Here's a modified version of the Cat thought experiment that perhaps accentuates my confusion:
- In the original thought experiment, if the device is triggered then the poison is released and the cat is killed. For humanity's sake, let's say the device instead triggers a wooden block to be dropped by a robotic arm. Say that we modify the device so that the block is dropped at a specific time (instead of at a random time) if the random quantum process occurred within some specified time period T. In this experiment, if we hear the block hit the ground at time T then we have effectively observed the outcome of the experiment and the superposition has collapsed.
- Now, say we mount a second device in the box which is not connected to a the random quantum system, but instead drops a wooden tetrahedron at time T if the first device is not triggered. So, at this point, I see that the second device is also coupled to the random system despite my saying that it isn't, but the point of the second device is to produce a decoy sound.

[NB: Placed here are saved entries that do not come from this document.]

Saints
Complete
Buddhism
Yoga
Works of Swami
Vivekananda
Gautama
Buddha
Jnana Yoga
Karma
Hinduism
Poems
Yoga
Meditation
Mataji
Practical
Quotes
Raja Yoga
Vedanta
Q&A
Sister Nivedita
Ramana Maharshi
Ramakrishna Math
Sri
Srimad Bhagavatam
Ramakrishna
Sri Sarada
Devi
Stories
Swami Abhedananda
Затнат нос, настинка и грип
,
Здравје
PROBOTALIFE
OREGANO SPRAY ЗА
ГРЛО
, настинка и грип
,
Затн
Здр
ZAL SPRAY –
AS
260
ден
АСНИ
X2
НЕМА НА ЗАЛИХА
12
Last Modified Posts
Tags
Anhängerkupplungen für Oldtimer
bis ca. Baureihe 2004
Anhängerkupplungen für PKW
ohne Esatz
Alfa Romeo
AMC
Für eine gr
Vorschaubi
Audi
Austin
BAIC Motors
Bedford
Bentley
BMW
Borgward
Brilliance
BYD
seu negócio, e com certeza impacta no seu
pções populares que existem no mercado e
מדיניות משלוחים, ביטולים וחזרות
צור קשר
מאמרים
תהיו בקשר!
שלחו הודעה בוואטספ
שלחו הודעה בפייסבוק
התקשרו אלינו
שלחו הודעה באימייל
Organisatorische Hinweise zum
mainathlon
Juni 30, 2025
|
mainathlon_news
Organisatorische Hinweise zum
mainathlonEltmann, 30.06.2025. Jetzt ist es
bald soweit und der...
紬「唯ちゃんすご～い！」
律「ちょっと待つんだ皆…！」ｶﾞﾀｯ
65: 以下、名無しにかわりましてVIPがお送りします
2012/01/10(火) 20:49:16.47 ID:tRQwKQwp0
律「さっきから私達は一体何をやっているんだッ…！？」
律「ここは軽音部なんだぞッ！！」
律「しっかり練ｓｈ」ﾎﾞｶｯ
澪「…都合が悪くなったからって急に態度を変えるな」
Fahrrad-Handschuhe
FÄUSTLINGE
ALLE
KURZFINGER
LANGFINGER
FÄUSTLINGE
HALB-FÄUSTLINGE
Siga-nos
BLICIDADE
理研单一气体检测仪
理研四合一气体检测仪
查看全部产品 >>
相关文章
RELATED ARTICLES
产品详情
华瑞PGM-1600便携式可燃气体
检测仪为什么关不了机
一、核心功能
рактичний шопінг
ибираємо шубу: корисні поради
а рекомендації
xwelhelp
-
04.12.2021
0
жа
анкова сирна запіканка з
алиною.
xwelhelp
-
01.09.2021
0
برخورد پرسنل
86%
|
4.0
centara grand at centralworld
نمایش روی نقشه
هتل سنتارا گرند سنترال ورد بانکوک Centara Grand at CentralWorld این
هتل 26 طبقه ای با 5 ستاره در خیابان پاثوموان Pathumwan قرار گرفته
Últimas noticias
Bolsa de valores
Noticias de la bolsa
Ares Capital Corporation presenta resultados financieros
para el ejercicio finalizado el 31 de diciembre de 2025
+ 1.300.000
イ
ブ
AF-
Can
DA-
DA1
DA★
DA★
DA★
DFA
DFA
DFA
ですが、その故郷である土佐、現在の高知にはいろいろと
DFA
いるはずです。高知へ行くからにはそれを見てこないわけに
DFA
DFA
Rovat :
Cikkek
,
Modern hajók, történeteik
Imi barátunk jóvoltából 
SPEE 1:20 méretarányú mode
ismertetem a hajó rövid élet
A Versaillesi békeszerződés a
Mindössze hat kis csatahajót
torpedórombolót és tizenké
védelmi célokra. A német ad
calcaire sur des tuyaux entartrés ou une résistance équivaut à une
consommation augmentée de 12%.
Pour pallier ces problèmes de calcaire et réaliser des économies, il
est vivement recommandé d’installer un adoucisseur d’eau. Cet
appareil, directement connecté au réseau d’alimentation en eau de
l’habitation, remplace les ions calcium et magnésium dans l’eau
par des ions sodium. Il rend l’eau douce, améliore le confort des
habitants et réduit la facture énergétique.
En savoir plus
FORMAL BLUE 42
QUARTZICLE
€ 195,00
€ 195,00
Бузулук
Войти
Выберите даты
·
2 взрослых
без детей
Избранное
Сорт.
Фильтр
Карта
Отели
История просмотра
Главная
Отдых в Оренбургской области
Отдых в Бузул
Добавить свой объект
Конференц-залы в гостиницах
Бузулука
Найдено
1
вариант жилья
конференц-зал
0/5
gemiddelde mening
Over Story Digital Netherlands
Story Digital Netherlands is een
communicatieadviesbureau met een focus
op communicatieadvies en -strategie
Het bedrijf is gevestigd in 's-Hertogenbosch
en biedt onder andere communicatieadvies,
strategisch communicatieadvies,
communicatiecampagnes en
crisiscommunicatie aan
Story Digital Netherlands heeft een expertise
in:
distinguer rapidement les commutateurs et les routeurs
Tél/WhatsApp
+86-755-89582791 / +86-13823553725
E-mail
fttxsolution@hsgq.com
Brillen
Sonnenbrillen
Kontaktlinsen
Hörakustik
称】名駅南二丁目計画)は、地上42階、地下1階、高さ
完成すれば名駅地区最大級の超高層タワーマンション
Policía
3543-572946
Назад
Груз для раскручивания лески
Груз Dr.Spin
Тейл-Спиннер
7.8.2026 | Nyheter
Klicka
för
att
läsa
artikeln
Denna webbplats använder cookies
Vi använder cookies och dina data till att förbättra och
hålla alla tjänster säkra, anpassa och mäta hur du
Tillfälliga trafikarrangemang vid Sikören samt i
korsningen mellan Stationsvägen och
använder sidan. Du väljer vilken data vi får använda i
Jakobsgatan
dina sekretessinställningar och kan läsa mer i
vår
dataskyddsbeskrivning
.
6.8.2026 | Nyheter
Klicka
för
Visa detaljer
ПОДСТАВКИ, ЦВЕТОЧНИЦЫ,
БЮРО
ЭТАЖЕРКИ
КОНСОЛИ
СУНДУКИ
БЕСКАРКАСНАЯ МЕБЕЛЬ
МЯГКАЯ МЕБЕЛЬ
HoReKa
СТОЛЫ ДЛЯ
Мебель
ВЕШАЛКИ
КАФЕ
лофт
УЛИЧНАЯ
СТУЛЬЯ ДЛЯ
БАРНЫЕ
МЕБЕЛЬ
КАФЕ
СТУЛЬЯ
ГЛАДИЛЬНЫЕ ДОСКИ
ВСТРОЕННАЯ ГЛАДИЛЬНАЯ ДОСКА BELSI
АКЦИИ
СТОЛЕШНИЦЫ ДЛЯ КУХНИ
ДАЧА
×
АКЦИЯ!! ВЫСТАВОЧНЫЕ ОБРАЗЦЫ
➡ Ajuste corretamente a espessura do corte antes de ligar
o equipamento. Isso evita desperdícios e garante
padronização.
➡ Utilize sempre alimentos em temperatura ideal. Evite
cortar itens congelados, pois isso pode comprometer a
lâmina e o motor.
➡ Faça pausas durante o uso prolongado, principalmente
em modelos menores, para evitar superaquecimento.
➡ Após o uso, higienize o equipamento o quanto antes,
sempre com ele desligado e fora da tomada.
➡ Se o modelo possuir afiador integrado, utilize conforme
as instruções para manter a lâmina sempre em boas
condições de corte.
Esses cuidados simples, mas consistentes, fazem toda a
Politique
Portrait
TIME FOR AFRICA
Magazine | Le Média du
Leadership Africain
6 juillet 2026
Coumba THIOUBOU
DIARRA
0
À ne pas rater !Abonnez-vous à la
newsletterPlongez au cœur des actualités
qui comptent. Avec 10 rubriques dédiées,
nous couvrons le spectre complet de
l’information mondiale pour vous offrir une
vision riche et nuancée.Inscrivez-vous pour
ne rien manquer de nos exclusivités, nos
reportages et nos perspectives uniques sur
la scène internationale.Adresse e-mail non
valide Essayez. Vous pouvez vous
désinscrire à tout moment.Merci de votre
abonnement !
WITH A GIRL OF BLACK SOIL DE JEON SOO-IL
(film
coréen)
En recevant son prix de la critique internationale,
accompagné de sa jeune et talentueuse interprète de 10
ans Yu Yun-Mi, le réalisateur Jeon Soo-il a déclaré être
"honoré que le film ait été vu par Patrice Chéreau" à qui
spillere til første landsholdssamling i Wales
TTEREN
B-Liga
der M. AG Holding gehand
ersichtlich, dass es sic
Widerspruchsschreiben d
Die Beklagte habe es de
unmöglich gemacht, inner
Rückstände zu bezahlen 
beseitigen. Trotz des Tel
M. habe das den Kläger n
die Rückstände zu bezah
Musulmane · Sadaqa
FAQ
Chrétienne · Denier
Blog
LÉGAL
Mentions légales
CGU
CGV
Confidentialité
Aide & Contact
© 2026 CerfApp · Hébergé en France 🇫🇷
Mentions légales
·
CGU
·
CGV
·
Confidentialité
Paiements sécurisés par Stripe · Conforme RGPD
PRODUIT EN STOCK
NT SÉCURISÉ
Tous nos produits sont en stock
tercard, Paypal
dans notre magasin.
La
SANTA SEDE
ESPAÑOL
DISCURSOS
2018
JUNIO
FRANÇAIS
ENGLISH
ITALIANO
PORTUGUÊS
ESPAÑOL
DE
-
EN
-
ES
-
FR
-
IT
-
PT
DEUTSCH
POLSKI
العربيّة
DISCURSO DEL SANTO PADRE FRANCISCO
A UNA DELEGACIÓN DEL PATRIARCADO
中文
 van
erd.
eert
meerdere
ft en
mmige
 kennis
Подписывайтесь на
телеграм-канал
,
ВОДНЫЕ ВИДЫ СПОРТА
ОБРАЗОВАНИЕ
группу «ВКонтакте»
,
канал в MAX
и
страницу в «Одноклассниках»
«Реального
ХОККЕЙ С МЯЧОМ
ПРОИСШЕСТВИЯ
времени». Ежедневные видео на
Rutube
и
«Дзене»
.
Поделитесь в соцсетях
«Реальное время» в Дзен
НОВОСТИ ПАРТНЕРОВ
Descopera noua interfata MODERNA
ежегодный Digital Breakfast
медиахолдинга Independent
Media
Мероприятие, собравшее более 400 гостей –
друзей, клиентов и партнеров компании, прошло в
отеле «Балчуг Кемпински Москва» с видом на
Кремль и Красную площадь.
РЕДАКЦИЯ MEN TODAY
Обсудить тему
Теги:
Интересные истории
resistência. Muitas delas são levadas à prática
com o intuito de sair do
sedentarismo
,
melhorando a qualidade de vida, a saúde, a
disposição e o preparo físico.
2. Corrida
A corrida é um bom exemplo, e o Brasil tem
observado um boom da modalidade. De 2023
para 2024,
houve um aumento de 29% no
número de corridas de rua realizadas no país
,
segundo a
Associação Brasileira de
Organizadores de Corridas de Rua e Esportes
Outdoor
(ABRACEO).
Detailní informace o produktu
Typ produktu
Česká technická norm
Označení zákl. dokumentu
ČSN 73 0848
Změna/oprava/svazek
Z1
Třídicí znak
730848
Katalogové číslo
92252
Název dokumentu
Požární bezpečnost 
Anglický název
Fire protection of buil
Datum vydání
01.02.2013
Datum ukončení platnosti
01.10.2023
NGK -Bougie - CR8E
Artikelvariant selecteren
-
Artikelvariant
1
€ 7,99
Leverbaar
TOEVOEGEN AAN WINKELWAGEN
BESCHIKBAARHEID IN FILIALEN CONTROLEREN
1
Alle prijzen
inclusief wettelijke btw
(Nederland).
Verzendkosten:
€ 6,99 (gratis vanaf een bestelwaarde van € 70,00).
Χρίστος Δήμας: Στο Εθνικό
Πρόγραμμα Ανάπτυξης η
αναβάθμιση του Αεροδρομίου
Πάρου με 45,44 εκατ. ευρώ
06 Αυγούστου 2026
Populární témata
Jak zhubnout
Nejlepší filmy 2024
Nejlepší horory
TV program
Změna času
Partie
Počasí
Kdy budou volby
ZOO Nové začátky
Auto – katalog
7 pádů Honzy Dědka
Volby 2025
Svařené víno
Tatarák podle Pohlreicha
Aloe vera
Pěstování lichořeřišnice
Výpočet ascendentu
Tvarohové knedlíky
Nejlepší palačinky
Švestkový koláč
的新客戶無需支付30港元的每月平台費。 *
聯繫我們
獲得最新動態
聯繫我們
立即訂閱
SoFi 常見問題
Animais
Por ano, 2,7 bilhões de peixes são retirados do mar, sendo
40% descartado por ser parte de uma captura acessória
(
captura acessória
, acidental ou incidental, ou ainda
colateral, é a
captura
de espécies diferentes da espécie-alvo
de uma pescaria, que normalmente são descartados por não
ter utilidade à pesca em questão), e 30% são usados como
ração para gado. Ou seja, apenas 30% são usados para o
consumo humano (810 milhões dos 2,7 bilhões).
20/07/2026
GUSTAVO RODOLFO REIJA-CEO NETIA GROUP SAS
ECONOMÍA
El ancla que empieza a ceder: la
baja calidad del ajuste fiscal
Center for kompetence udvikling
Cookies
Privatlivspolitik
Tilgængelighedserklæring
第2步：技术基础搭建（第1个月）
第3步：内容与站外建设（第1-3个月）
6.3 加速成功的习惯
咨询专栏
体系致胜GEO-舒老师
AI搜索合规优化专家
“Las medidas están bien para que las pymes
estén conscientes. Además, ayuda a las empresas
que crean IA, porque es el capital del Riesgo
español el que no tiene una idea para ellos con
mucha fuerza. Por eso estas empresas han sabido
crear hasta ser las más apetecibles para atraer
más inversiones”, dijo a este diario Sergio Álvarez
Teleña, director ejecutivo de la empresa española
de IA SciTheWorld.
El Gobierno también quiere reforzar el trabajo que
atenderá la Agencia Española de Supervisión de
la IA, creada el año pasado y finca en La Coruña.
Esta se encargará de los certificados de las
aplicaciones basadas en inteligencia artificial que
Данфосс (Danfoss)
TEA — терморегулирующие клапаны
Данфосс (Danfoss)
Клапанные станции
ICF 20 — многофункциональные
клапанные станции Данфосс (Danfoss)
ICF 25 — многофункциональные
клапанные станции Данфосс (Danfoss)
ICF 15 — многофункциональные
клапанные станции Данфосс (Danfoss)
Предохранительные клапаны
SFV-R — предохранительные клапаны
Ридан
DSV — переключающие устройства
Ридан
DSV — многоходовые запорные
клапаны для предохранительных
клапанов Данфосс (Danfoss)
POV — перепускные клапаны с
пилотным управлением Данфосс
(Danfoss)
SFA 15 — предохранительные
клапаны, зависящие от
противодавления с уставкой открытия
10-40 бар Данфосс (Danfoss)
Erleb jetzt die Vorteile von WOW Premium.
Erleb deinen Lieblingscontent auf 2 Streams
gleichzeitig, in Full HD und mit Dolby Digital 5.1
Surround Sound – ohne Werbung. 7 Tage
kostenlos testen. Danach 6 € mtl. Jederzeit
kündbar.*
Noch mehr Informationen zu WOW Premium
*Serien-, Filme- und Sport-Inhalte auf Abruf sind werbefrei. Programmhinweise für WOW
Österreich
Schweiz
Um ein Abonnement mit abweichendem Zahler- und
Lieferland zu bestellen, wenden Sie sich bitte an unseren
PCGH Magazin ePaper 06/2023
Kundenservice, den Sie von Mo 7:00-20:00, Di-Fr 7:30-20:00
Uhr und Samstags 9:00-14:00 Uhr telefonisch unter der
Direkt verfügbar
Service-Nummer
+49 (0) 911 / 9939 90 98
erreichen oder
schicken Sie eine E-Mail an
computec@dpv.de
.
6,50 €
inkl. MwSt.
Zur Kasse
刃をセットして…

- So now, if at time T the listener hears a "thud" sound, he/she can no longer conclude the outcome of the experiment with respect to the wooden block. Does this mean that the initial device is still in quantum superposition? In other words, is superposition collapse caused by interaction between the listener and the experiment ("observation" in the conventional sense) even if that interaction doesn't result in actual knowledge of the outcome, or does it only occur when that interaction is such that the experimenter is certain of the outcome? If the latter is true, then superposition collapse results only from observations that distinguish the possible outcomes.

Follow-up questions:
1. Does the superposition still collapse if the listener thinks he/she knows the outcome (e.g. if they didn't know the decoy device had been added).
2. Does the superposition still collapse if the listener has enough information to distinguish the possible outcomes but simply fails to put the evidence together correctly (since accidentally observing the wrong outcome does not constitute legitimate certainty) or is simply too apathetic to do so?

In summary my point is this: Since observations that quantum effects do indeed exist can always be traced back to some perception verifying the quantum effects, how can we be sure that quantum effects are not a property of perceptions themselves when one is perceiving under particular circumstances? I think the main flaw in my thinking is that I fail to acknowledge the distinction between quantum uncertainty and classical uncertainty. Does Schrodinger's original experiment even allow for that distinction? Someone asks that same question here. Apparently the answer is "No" (for the dead-alive superposition, at least).